Aim of the exercise:
Turn the lines below into a JSON list of strings, one string for each line, with blank lines and the pictures left out.

Provided data:
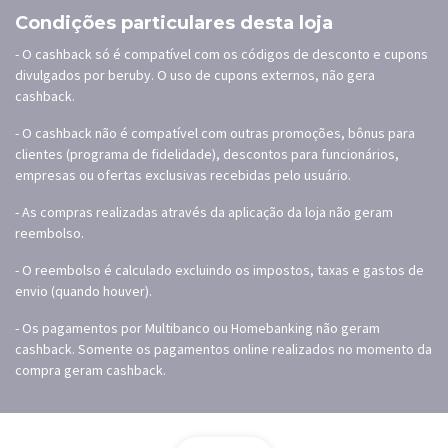
Condições particulares desta loja
- O cashback só é compatível com os códigos de desconto e cupons
divulgados por beruby. O uso de cupons externos, não gera
cashback.
- O cashback não é compatível com outras promoções, bônus para
clientes (programa de fidelidade), descontos para funcionários,
empresas ou ofertas exclusivas recebidas pelo usuário.
- As compras realizadas através da aplicação da loja não geram
reembolso.
- O reembolso é calculado excluindo os impostos, taxas e gastos de
envio (quando houver).
- Os pagamentos por Multibanco ou Homebanking não geram
cashback. Somente os pagamentos online realizados no momento da
compra geram cashback.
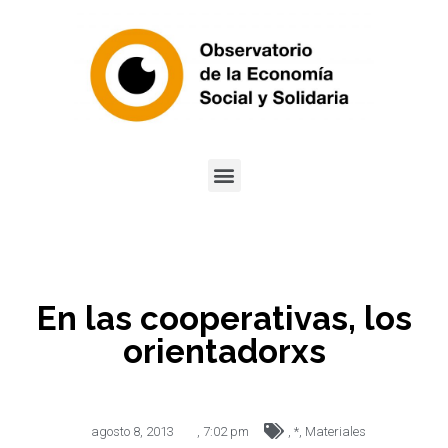
En las cooperativas, los
orientadorxs
agosto 8, 2013
,
7:02 pm
,
*
,
Materiales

Response area:
[
  "Condições particulares desta loja",
  "- O cashback só é compatível com os códigos de desconto e cupons",
  "divulgados por beruby. O uso de cupons externos, não gera",
  "cashback.",
  "- O cashback não é compatível com outras promoções, bônus para",
  "clientes (programa de fidelidade), descontos para funcionários,",
  "empresas ou ofertas exclusivas recebidas pelo usuário.",
  "- As compras realizadas através da aplicação da loja não geram",
  "reembolso.",
  "- O reembolso é calculado excluindo os impostos, taxas e gastos de",
  "envio (quando houver).",
  "- Os pagamentos por Multibanco ou Homebanking não geram",
  "cashback. Somente os pagamentos online realizados no momento da",
  "compra geram cashback.",
  "En las cooperativas, los",
  "orientadorxs",
  "agosto 8, 2013",
  ",",
  "7:02 pm",
  ",",
  "*",
  ",",
  "Materiales"
]